[GIVEN DATA]:

════════════════════

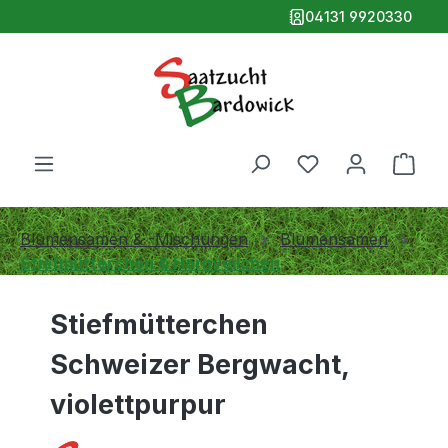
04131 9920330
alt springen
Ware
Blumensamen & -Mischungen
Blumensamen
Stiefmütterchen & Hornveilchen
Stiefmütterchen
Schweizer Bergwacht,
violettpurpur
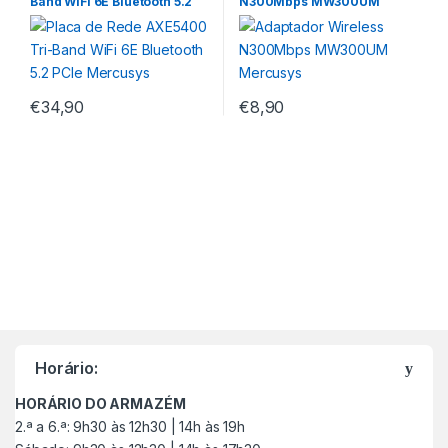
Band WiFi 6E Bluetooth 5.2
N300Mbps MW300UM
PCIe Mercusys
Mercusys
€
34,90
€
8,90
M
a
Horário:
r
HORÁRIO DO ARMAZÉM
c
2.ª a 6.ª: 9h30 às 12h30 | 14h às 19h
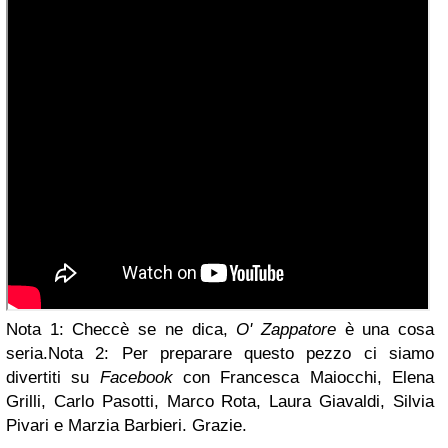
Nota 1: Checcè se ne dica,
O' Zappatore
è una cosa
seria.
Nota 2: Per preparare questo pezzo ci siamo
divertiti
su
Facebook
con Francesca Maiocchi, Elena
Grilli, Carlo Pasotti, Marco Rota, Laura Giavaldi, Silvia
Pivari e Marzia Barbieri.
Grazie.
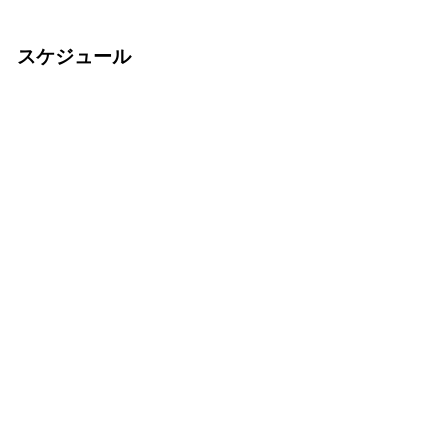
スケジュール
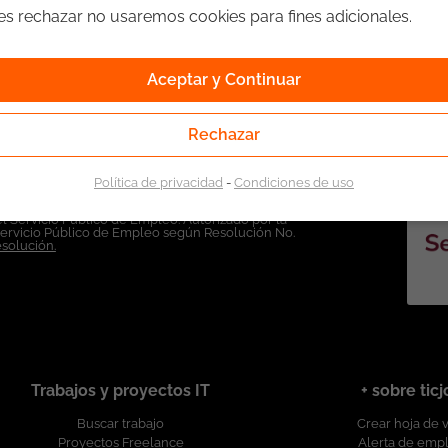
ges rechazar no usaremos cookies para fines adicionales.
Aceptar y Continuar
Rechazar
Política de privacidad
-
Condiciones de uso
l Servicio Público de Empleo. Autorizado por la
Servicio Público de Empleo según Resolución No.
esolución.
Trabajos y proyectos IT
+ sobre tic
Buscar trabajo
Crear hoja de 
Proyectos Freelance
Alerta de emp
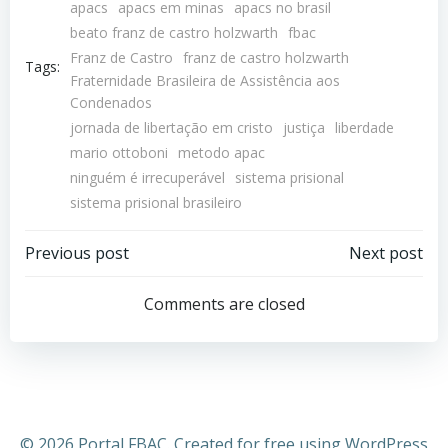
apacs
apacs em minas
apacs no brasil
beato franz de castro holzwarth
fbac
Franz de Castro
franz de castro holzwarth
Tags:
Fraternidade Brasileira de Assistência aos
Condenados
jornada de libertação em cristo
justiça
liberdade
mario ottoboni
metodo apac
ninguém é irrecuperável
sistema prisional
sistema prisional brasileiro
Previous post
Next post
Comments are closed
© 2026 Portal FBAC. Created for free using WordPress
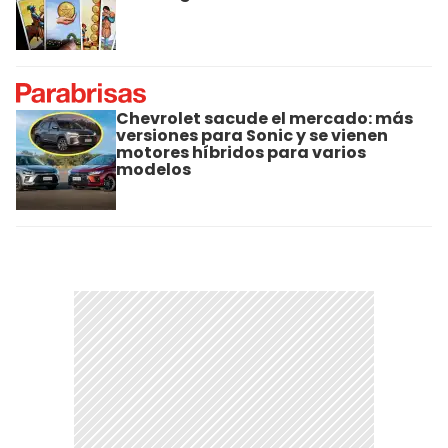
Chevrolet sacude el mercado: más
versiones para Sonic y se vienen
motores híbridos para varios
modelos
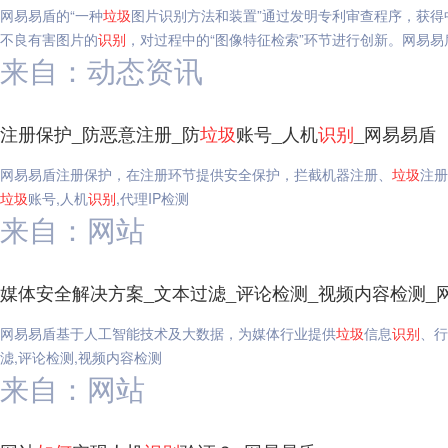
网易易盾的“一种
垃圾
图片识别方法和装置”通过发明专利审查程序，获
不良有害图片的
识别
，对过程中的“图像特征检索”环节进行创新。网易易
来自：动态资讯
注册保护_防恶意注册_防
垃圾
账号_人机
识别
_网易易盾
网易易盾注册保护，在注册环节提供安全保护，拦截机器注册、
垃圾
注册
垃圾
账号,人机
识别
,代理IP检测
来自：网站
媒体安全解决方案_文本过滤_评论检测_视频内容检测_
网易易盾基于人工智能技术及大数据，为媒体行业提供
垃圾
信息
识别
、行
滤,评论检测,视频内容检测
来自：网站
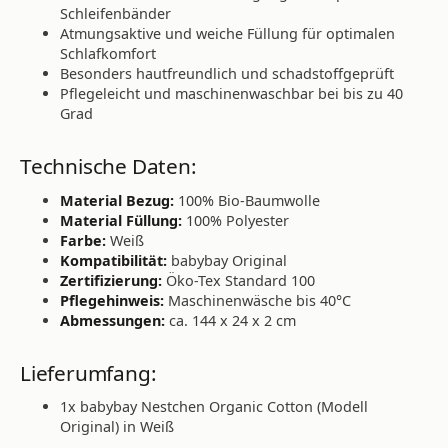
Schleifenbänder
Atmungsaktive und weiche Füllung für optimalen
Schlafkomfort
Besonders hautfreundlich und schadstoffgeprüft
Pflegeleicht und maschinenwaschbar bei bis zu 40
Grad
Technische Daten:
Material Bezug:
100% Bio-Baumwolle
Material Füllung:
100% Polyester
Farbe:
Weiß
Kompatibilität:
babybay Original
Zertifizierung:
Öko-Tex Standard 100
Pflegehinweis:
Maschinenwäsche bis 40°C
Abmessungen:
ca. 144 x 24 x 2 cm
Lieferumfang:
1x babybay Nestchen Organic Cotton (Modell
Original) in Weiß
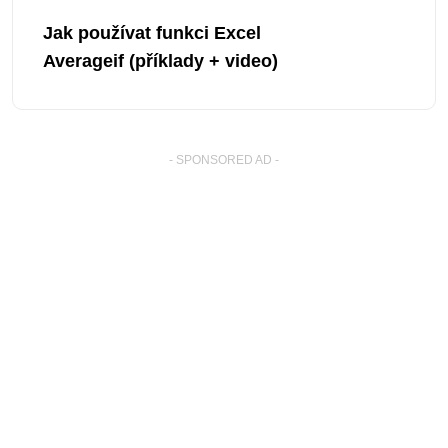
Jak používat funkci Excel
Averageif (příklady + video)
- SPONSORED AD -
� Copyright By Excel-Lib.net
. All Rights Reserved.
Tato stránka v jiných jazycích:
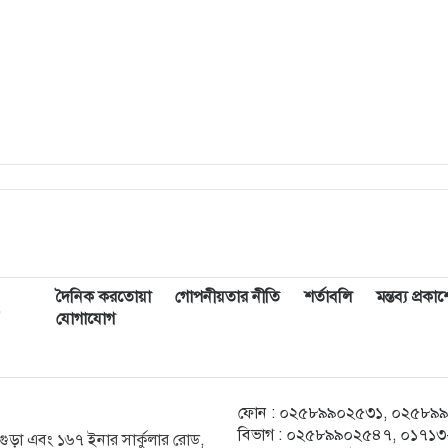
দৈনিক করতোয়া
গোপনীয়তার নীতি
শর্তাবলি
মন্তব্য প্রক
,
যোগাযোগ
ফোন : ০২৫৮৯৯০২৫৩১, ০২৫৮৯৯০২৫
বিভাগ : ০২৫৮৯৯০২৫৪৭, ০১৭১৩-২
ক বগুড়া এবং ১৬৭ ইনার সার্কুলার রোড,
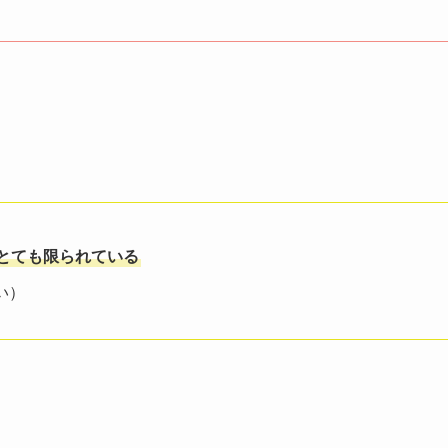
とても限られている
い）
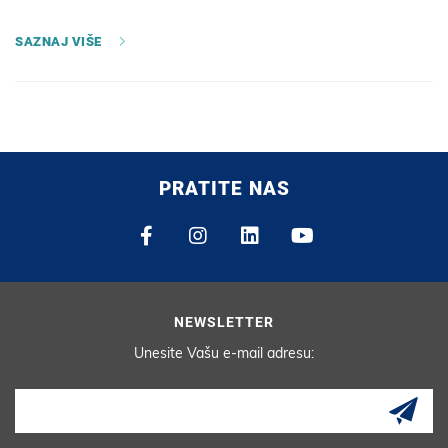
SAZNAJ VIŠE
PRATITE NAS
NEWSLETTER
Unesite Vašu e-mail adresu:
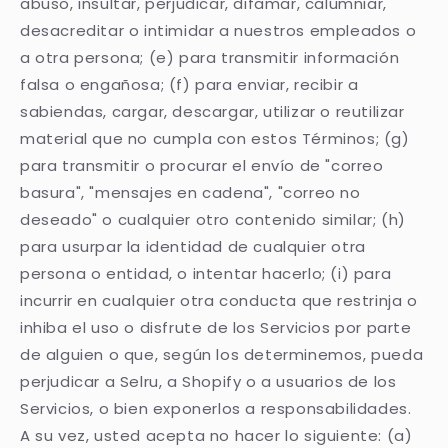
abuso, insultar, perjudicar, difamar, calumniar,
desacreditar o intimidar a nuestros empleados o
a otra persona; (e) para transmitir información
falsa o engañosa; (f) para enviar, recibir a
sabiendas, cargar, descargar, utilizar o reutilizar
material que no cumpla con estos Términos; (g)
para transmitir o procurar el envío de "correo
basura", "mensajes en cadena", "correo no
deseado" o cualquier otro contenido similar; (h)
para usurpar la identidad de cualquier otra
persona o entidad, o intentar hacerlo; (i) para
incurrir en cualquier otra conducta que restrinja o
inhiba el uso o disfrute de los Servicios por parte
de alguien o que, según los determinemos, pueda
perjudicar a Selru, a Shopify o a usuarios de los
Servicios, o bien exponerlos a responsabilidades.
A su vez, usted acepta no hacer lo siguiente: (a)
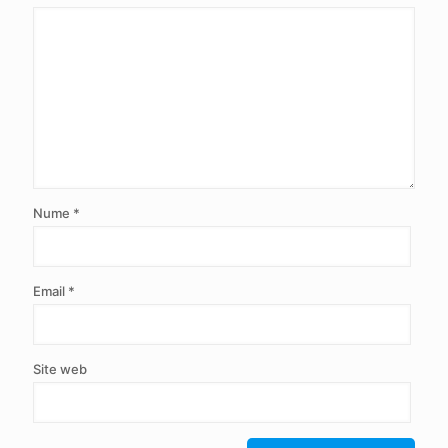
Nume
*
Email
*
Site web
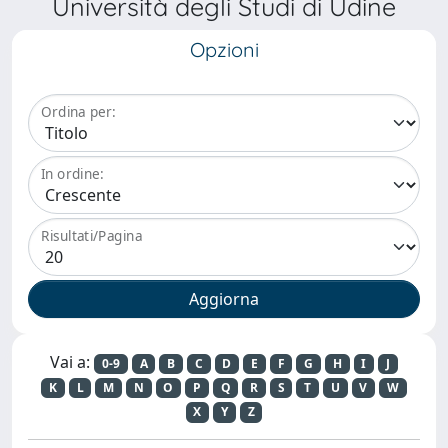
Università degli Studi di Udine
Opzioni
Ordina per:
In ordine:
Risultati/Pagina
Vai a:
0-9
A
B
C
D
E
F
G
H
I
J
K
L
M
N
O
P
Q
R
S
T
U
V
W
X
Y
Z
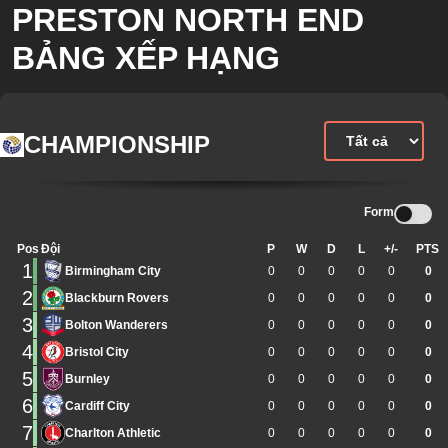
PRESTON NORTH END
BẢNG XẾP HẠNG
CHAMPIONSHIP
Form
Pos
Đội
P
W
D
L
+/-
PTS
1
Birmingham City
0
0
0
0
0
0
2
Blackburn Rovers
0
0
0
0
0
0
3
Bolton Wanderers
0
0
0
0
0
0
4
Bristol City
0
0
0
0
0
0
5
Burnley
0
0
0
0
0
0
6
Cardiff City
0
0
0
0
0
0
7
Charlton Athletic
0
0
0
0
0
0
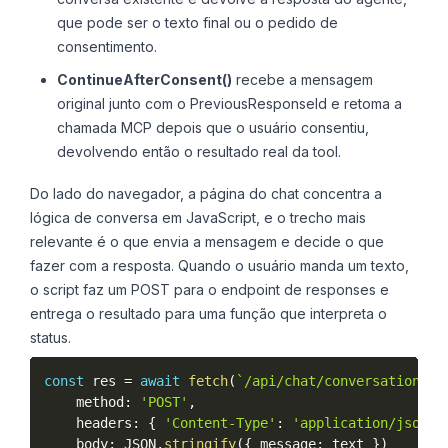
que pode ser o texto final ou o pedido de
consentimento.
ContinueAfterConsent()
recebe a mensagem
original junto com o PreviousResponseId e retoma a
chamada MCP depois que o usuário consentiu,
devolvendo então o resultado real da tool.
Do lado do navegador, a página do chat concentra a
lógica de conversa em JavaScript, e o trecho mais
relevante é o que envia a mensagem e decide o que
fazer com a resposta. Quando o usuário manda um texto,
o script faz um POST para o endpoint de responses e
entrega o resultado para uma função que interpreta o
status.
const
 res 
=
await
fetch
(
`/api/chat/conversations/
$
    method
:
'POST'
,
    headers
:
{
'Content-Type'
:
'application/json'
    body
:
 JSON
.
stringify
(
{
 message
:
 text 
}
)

════════════════════

[WORK ITEM]:
When you retype the listing, keep every line exactly as it is and drop the pictures.

[SOLUTION TO THE EXERCISE]:
04131 9920330
alt springen
Ware
Blumensamen & -Mischungen
Blumensamen
Stiefmütterchen & Hornveilchen
Stiefmütterchen
Schweizer Bergwacht,
violettpurpur
Band WiFi 6E Bluetooth 5.2
N300Mbps MW300UM
PCIe Mercusys
Mercusys
€
34,90
€
8,90
M
a
Horário:
r
HORÁRIO DO ARMAZÉM
c
2.ª a 6.ª: 9h30 às 12h30 | 14h às 19h
Nota 1: Checcè se ne dica,
O' Zappatore
è una cosa
seria.
Nota 2: Per preparare questo pezzo ci siamo
divertiti
su
Facebook
con Francesca Maiocchi, Elena
Grilli, Carlo Pasotti, Marco Rota, Laura Giavaldi, Silvia
Pivari e Marzia Barbieri.
Grazie.
スケジュール
ges rechazar no usaremos cookies para fines adicionales.
Aceptar y Continuar
Rechazar
Política de privacidad
-
Condiciones de uso
l Servicio Público de Empleo. Autorizado por la
Servicio Público de Empleo según Resolución No.
esolución.
Trabajos y proyectos IT
+ sobre tic
Buscar trabajo
Crear hoja de 
Proyectos Freelance
Alerta de emp
apacs
apacs em minas
apacs no brasil
beato franz de castro holzwarth
fbac
Franz de Castro
franz de castro holzwarth
Tags:
Fraternidade Brasileira de Assistência aos
Condenados
jornada de libertação em cristo
justiça
liberdade
mario ottoboni
metodo apac
ninguém é irrecuperável
sistema prisional
sistema prisional brasileiro
Previous post
Next post
Comments are closed
© 2026 Portal FBAC. Created for free using WordPress
Chevrolet sacude el mercado: más
versiones para Sonic y se vienen
motores híbridos para varios
modelos
网易易盾的“一种
垃圾
图片识别方法和装置”通过发明专利审查程序，获
不良有害图片的
识别
，对过程中的“图像特征检索”环节进行创新。网易易
来自：动态资讯
注册保护_防恶意注册_防
垃圾
账号_人机
识别
_网易易盾
网易易盾注册保护，在注册环节提供安全保护，拦截机器注册、
垃圾
注册
垃圾
账号,人机
识别
,代理IP检测
来自：网站
媒体安全解决方案_文本过滤_评论检测_视频内容检测_
网易易盾基于人工智能技术及大数据，为媒体行业提供
垃圾
信息
识别
、行
滤,评论检测,视频内容检测
来自：网站
Schleifenbänder
Atmungsaktive und weiche Füllung für optimalen
Schlafkomfort
Besonders hautfreundlich und schadstoffgeprüft
Pflegeleicht und maschinenwaschbar bei bis zu 40
Grad
Technische Daten:
Material Bezug:
100% Bio-Baumwolle
Material Füllung:
100% Polyester
Farbe:
Weiß
Kompatibilität:
babybay Original
Zertifizierung:
Öko-Tex Standard 100
Pflegehinweis:
Maschinenwäsche bis 40°C
Abmessungen:
ca. 144 x 24 x 2 cm
Lieferumfang:
1x babybay Nestchen Organic Cotton (Modell
Original) in Weiß
Jak používat funkci Excel
Averageif (příklady + video)
- SPONSORED AD -
� Copyright By Excel-Lib.net
. All Rights Reserved.
Tato stránka v jiných jazycích:
দৈনিক করতোয়া
গোপনীয়তার নীতি
শর্তাবলি
মন্তব্য প্রক
,
যোগাযোগ
ফোন : ০২৫৮৯৯০২৫৩১, ০২৫৮৯৯০২৫
বিভাগ : ০২৫৮৯৯০২৫৪৭, ০১৭১৩-২
ক বগুড়া এবং ১৬৭ ইনার সার্কুলার রোড,
とても限られている
い）
SAZNAJ VIŠE
PRATITE NAS
NEWSLETTER
Unesite Vašu e-mail adresu:
abuso, insultar, perjudicar, difamar, calumniar,
desacreditar o intimidar a nuestros empleados o
a otra persona; (e) para transmitir información
falsa o engañosa; (f) para enviar, recibir a
sabiendas, cargar, descargar, utilizar o reutilizar
material que no cumpla con estos Términos; (g)
para transmitir o procurar el envío de "correo
basura", "mensajes en cadena", "correo no
deseado" o cualquier otro contenido similar; (h)
para usurpar la identidad de cualquier otra
persona o entidad, o intentar hacerlo; (i) para
incurrir en cualquier otra conducta que restrinja o
inhiba el uso o disfrute de los Servicios por parte
de alguien o que, según los determinemos, pueda
perjudicar a Selru, a Shopify o a usuarios de los
Servicios, o bien exponerlos a responsabilidades.
A su vez, usted acepta no hacer lo siguiente: (a)
Nume
*
Email
*
Site web
Università degli Studi di Udine
Opzioni
Ordina per:
In ordine:
Risultati/Pagina
Vai a:
0-9
A
B
C
D
E
F
G
H
I
J
K
L
M
N
O
P
Q
R
S
T
U
V
W
X
Y
Z
PRESTON NORTH END
BẢNG XẾP HẠNG
CHAMPIONSHIP
Form
Pos
Đội
P
W
D
L
+/-
PTS
1
Birmingham City
0
0
0
0
0
0
2
Blackburn Rovers
0
0
0
0
0
0
3
Bolton Wanderers
0
0
0
0
0
0
4
Bristol City
0
0
0
0
0
0
5
Burnley
0
0
0
0
0
0
6
Cardiff City
0
0
0
0
0
0
7
Charlton Athletic
0
0
0
0
0
0
que pode ser o texto final ou o pedido de
consentimento.
ContinueAfterConsent()
recebe a mensagem
original junto com o PreviousResponseId e retoma a
chamada MCP depois que o usuário consentiu,
devolvendo então o resultado real da tool.
Do lado do navegador, a página do chat concentra a
lógica de conversa em JavaScript, e o trecho mais
relevante é o que envia a mensagem e decide o que
fazer com a resposta. Quando o usuário manda um texto,
o script faz um POST para o endpoint de responses e
entrega o resultado para uma função que interpreta o
status.
const
 res 
=
await
fetch
(
`/api/chat/conversations/
$
    method
:
'POST'
,
    headers
:
{
'Content-Type'
:
'application/json'
    body
:
 JSON
.
stringify
(
{
 message
:
 text 
}
)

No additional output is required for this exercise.